Rio's small firms getting a helping hand
Like millions of Brazilians, Melania Portela Xavier sees setting up her own business as the only way to earn more money and enjoy a better standard of life.
In recent years Ms Xavier has been earning the Brazilian minimum wage, which currently stands at 788 reals ($249; £165) a month, working in telemarketing.
Yet the 40-year-old, who lives in Bonsucesso, a scruffy middle class neighbourhood which lies between two sprawling favelas, or shanty towns, in the northern zone of Rio de Janeiro, says this is not enough to get by with.
"Rent for a house with one bedroom, living room, kitchen and bathroom [in Bonsucesso] is 750 reals [per month]," she says. "The minimum wage is not sufficient.
"I'm a person who wants to work, and setting up a business is a way of earning more money."
To try to earn a higher income Ms Xavier hopes to move into the world of fashion, and start designing, making and selling artisan clothes.
To help her successfully launch and run the business, Ms Xavier is taking advantage of free classes offered by Sebrae, a Brazil-wide not-for-profit support service for sole traders and small businesses.
Sebrae's free classes in Rio are funded by the city's municipal council, the federal government, and contributions from large companies.
They teach numerous aspects of setting up and running a new business, such as bookkeeping, purchasing, price negotiation, and producing receipts.
Sebrae can also help participants get bank accounts and loans, and get their hands on technology such as chip and pin machines so they don't only have to accept cash.
The Sebrae workshops have now been running in Rio for two years, and attracted more than 5,000 participants so far.
They are held at the city's eight Knowledge Clouds, futuristic-looking buildings which provide free computer and library access across Rio's poorer northern and western zones, and which are owned and run by the city council.
For Rosa Virginia Souza de Barcelo, from Coelho Neto, also in Rio's northern zone, the Sebrae workshops are giving her a second chance.
The 64 year old mother of two was once a hairdresser, but had to give up her dream of running a salon when she got married and her husband's work took her away from Rio.
She says: "I used to be recognised by other neighbourhoods for cutting hair, people would seek me out.

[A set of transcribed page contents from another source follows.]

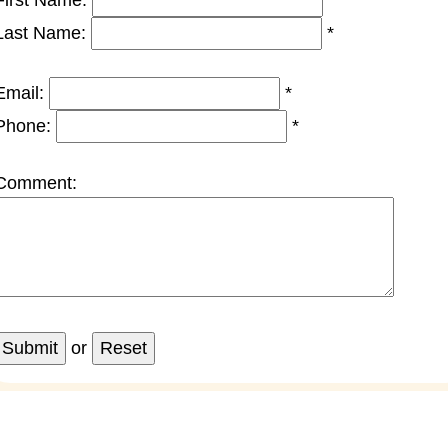
First Name:
*
Last Name:
*
Email:
*
Phone:
*
Comment:
or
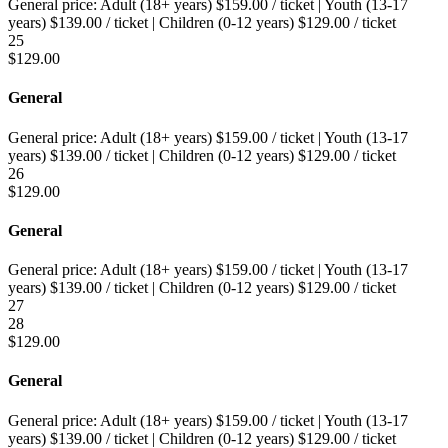
General price:
Adult (18+ years)
$
159.00
/ ticket
|
Youth (13-17
years)
$
139.00
/ ticket
|
Children (0-12 years)
$
129.00
/ ticket
25
$
129.00
General
General price:
Adult (18+ years)
$
159.00
/ ticket
|
Youth (13-17
years)
$
139.00
/ ticket
|
Children (0-12 years)
$
129.00
/ ticket
26
$
129.00
General
General price:
Adult (18+ years)
$
159.00
/ ticket
|
Youth (13-17
years)
$
139.00
/ ticket
|
Children (0-12 years)
$
129.00
/ ticket
27
28
$
129.00
General
General price:
Adult (18+ years)
$
159.00
/ ticket
|
Youth (13-17
years)
$
139.00
/ ticket
|
Children (0-12 years)
$
129.00
/ ticket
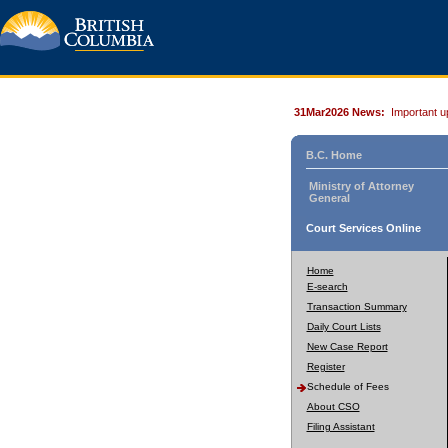
31Mar2026 News:
Important u
B.C. Home
Ministry of Attorney
General
Court Services Online
Home
E-search
Transaction Summary
Daily Court Lists
New Case Report
Register
Schedule of Fees
About CSO
Filing Assistant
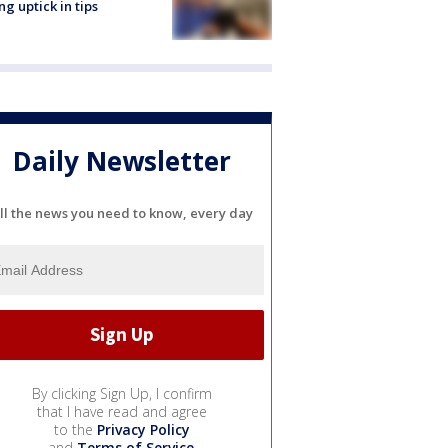
ng uptick in tips
Daily Newsletter
ll the news you need to know, every day
By clicking Sign Up, I confirm
that I have read and agree
to the
Privacy Policy
and
Terms of Service
.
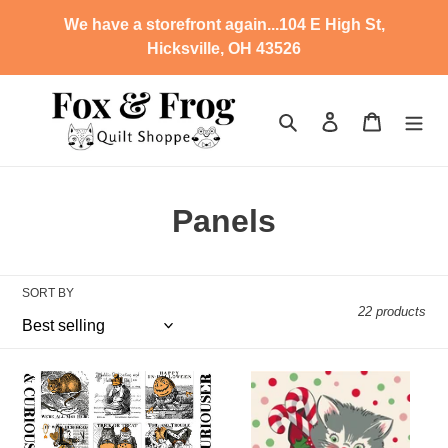
Skip
We have a storefront again...104 E High St,
to
Hicksville, OH 43526
content
Search
Log in
Cart
C
Panels
o
l
SORT BY
22 products
l
e
SD
SD
c
-
-
Mad
Kitty
Masquerade
Christmas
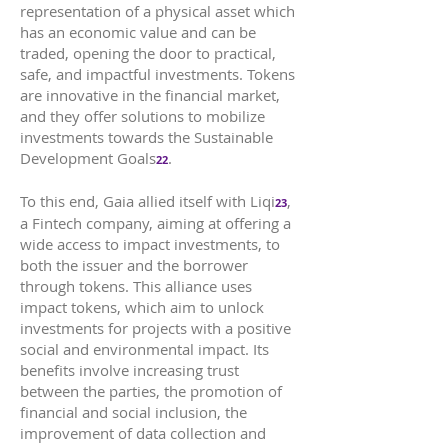
representation of a physical asset which
has an economic value and can be
traded, opening the door to practical,
safe, and impactful investments. Tokens
are innovative in the financial market,
and they offer solutions to mobilize
investments towards the Sustainable
Development Goals
.
22
To this end, Gaia allied itself with Liqi
,
23
a Fintech company, aiming at offering a
wide access to impact investments, to
both the issuer and the borrower
through tokens. This alliance uses
impact tokens, which aim to unlock
investments for projects with a positive
social and environmental impact. Its
benefits involve increasing trust
between the parties, the promotion of
financial and social inclusion, the
improvement of data collection and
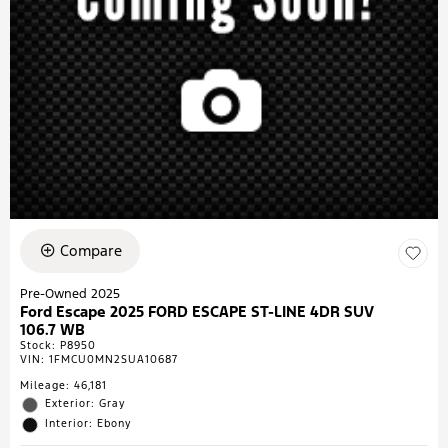
Compare
Pre-Owned 2025
Ford Escape 2025 FORD ESCAPE ST-LINE 4DR SUV
106.7 WB
Stock
:
P8950
VIN:
1FMCU0MN2SUA10687
Mileage: 46,181
Exterior: Gray
Interior: Ebony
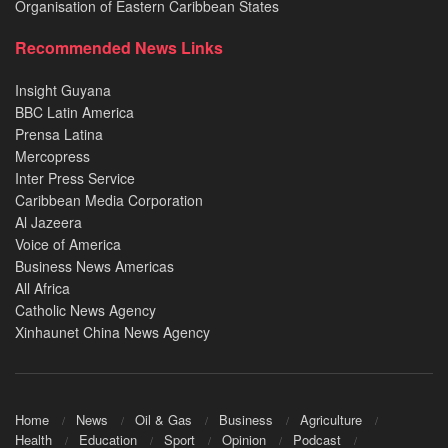
Organisation of Eastern Caribbean States
Recommended News Links
Insight Guyana
BBC Latin America
Prensa Latina
Mercopress
Inter Press Service
Caribbean Media Corporation
Al Jazeera
Voice of America
Business News Americas
All Africa
Catholic News Agency
Xinhaunet China News Agency
Home
News
Oil & Gas
Business
Agriculture
Health
Education
Sport
Opinion
Podcast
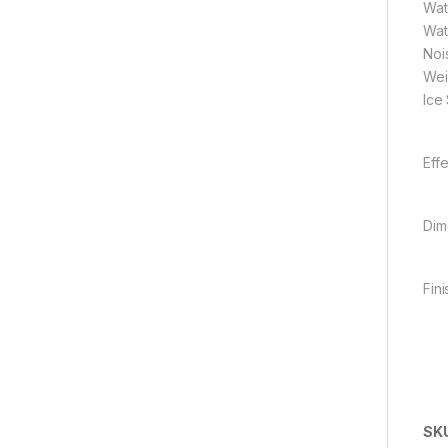
Wat
Wat
Noi
Wei
Ice
Eff
Dim
Fini
SK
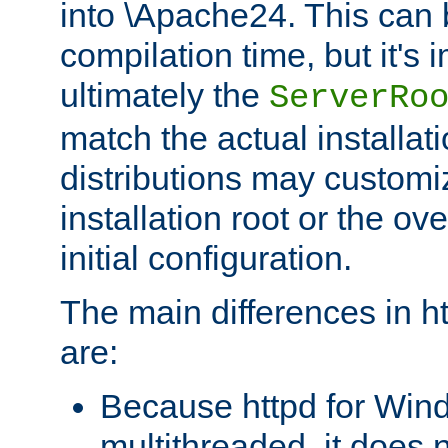
into \Apache24. This can
compilation time, but it's 
ultimately the
ServerRo
match the actual installati
distributions may customiz
installation root or the ove
initial configuration.
The main differences in h
are:
Because httpd for Win
multithreaded, it does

But I married and then I left. It was my son's time, and I had to give up work.
"I'm doing the course to update myself on what is happening, and how to do pricing."
Meanwhile, Paulo Camoes Da Silva, who already runs his own dietary supplement business in Rio, says that thanks to the lessons he learned from attending Sebrae classes, he was able to see his profits rise "considerably".
Rodrigo Brantes, who leads Sebrae classes in Rio, says that the workshops can be particularly useful for sole traders from poorer backgrounds, who "live quite precariously day-to-day in terms of business".
He adds: "Many such traders don't have financial controls, so on a daily basis if they make a sale that is a bit more significant than usual, that money is automatically spent on something private".
Mr Brantes says that Sebra workshops can help these people better look after their cash flows, and try to build up reserves of money.
Another aim of Sebrae is to encourage more Brazilian sole traders and small firms to join the formal economy, and officially register their businesses.
The knock-on impact of this is that the businessmen and women, and any staff they have, would suddenly have to pay tax.
And with an estimated four millions Brazilians working in the informal sector, there is a lot of potential tax revenues to be gathered.
Mr Da Silva adds that there are numerous benefits to going legitimate, such as being able to get a bank account and a loan.
He adds: "Today, as a legal entity I can buy products directly from manufacturers, without needing intermediaries [to buy on my behalf], which has increased my income by about 30%."
Wilson Franca dos Santos, a spokesman for Rio city council's science and technology secretary, says that if sole traders or small firms in the city register with the authorities, then they can access a wealth or additional support and advice, such as grants and loans.
He says that "if they are clandestine, then City Hall can't help them."